_Estratto del documento_
--------

Uno schermo che mostra il logo della piattaforma di social media Tiktok e la bandiera europea. Il 15 maggio 2025 l’UE ha accusato TikTok di aver violato le regole digitali dopo aver concluso che la piattaforma di social media di proprietà cinese non è sufficientemente trasparente sulle pubblicità. (Foto di Lionel BONAVENTURE / AFP)
L’istruttoria ha accertato come l’impianto giuridico e organizzativo di Replika non garantisca il rispetto delle più basilari prescrizioni del GDPR: né la privacy policy, né la valutazione d’impatto fornivano risposte adeguate sul piano della liceità dei trattamenti. La superficialità nella gestione del rischio, unita alla carenza di trasparenza, ha accentuato l’impatto sui soggetti più vulnerabili, confermando un denominatore comune nelle condotte degli operatori non europei: l’asimmetria tra potere tecnologico e responsabilità giuridica.
L’integrazione tra GDPR e DSA e i primi cenni di prevenzione tecnologica
Di fronte all’impasse, tuttavia, qualcosa sembra muoversi. Un nuovo approccio, che potremmo riassumere nei termini della “prevenzione tecnologica”, sembra farsi strada nei punti di contatto tra un Regolamento e l’altro. A titolo di esempio, è utile ricordare come il 15 maggio la Commissione europea abbia sottoposto a consultazione pubblica le Linee Guida sull’attuazione dell’articolo 28 del Digital Services Act (DSA), che richiede alle piattaforme di adottare misure adeguate per la sicurezza dei minori. Tra le soluzioni prospettate, si fa strada il ricorso a tecnologie di verifica progettate secondo i principi di privacy by design, tra cui l’EU Digital Identity Wallet e, in attesa della sua entrata in funzione, si sta già lavorando su un’applicazione open source (le cui specifiche sono pubblicate su GitHub), che consentirà agli utenti di dimostrare la maggiore età senza comunicare dati personali alla piattaforma.

--------

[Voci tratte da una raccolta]
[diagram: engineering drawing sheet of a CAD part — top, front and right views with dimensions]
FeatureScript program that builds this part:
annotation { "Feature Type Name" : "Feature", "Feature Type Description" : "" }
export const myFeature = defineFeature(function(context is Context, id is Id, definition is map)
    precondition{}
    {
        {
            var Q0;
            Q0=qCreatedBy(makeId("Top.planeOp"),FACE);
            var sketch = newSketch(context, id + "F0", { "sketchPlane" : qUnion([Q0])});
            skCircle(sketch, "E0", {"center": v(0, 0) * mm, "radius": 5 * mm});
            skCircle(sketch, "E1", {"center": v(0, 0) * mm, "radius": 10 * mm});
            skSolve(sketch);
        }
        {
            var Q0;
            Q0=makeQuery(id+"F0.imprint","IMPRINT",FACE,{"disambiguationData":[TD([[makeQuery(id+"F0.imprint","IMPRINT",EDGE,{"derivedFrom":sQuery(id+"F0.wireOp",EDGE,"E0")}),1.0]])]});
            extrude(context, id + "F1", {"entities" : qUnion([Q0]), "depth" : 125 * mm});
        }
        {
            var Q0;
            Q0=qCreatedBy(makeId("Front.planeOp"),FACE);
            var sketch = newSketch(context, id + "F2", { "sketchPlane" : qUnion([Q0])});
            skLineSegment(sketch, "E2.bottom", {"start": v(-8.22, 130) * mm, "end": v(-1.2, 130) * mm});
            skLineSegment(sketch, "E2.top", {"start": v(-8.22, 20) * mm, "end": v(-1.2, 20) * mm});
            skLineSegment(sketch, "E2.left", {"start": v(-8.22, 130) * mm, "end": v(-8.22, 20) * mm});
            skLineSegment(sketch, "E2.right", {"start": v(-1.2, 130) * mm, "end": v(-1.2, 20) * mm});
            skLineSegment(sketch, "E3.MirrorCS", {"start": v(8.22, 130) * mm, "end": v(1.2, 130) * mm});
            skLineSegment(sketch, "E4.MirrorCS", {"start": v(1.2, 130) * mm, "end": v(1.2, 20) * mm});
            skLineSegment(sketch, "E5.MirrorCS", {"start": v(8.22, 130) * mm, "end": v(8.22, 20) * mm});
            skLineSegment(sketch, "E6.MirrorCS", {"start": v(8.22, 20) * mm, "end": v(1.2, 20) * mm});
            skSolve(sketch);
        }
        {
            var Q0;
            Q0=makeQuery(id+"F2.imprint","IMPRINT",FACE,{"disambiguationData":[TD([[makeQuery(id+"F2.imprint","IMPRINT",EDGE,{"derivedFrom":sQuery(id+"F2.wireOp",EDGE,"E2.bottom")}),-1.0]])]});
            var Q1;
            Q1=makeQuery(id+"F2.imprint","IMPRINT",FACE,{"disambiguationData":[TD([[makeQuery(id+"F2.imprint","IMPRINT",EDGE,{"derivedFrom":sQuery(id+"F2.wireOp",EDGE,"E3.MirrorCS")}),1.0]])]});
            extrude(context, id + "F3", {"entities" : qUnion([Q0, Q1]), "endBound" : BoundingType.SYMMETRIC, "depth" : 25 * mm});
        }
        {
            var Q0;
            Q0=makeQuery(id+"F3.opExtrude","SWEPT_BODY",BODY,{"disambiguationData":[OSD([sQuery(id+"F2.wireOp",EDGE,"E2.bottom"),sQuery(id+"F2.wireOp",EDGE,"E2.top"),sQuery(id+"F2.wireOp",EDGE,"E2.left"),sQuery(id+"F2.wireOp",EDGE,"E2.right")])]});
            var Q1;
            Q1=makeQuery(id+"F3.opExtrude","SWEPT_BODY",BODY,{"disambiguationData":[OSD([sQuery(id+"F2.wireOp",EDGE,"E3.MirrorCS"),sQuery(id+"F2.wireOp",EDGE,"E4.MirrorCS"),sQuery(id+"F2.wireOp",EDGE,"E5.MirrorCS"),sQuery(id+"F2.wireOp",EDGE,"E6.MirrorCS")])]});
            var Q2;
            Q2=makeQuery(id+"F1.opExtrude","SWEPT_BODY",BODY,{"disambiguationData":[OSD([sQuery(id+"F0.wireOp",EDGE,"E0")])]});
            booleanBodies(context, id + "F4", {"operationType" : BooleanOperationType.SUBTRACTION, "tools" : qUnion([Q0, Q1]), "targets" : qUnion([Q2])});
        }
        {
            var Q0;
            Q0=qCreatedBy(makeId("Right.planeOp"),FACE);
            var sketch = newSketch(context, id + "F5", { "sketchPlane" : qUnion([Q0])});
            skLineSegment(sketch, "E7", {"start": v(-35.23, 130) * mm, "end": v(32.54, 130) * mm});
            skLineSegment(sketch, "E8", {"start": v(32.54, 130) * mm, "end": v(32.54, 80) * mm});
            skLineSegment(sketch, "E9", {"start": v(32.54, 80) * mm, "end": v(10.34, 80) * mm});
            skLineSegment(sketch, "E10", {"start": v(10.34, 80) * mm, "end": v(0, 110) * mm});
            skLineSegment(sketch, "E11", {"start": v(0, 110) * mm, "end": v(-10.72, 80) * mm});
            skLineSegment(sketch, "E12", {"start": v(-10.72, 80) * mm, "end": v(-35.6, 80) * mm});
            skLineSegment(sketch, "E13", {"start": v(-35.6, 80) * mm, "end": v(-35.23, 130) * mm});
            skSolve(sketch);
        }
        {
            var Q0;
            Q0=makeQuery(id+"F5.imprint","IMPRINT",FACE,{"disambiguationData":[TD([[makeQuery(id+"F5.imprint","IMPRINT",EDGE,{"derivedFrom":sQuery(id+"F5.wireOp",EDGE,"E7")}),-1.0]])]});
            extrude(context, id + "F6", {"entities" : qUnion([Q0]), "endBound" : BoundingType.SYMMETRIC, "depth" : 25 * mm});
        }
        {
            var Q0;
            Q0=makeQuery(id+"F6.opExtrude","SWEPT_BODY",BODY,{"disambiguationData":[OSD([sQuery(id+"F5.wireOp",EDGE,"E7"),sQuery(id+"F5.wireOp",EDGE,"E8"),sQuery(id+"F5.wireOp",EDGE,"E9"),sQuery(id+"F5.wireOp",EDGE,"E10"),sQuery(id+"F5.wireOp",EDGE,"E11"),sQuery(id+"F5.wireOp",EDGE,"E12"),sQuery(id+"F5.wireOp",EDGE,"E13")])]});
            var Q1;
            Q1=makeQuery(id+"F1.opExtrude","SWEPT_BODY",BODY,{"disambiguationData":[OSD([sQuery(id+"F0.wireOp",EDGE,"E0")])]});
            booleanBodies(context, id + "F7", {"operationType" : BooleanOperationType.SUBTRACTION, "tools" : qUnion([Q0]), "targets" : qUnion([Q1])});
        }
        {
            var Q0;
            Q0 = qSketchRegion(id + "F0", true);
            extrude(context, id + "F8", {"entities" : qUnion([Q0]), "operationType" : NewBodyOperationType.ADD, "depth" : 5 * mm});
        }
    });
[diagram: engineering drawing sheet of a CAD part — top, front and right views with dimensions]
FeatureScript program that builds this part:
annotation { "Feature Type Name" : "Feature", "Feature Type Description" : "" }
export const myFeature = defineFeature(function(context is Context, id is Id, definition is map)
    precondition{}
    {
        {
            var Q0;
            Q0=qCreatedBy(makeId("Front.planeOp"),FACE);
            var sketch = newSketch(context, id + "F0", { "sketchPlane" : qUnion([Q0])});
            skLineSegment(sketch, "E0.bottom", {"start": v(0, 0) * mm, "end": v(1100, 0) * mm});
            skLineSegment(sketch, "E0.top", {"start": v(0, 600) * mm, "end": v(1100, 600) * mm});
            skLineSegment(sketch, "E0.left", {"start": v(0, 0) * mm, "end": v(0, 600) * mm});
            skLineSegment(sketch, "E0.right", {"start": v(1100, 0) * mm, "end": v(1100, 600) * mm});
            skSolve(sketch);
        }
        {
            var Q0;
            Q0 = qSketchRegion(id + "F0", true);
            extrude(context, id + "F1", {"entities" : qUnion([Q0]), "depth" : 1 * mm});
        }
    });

--------

_Compito assegnato 1_
Riscrivi in forma più breve il paragrafo dell'estratto che comincia con "L’istruttoria ha accertato", conservandone i fatti principali.
_Compito assegnato 2_
Riscrivi il tratto dell'estratto che va da "Uno schermo che" fino a "BONAVENTURE / AFP)", sostituendo "piattaforma di social media" con "rete sociale".
Per rispondere ci si basa unicamente sull'estratto.

_Risposta al compito 1_
L'istruttoria ha rilevato che l'impianto giuridico e organizzativo di Replika non assicura il rispetto delle prescrizioni basilari del GDPR: né la privacy policy né la valutazione d'impatto rispondevano in modo adeguato sulla liceità dei trattamenti. La gestione superficiale del rischio e la scarsa trasparenza hanno aggravato l'impatto sui soggetti più vulnerabili. Ciò conferma un tratto comune agli operatori non europei, cioè l'asimmetria tra potere tecnologico e responsabilità giuridica.

_Risposta al compito 2_
Uno schermo che mostra il logo della rete sociale Tiktok e la bandiera europea. Il 15 maggio 2025 l’UE ha accusato TikTok di aver violato le regole digitali dopo aver concluso che la rete sociale di proprietà cinese non è sufficientemente trasparente sulle pubblicità. (Foto di Lionel BONAVENTURE / AFP)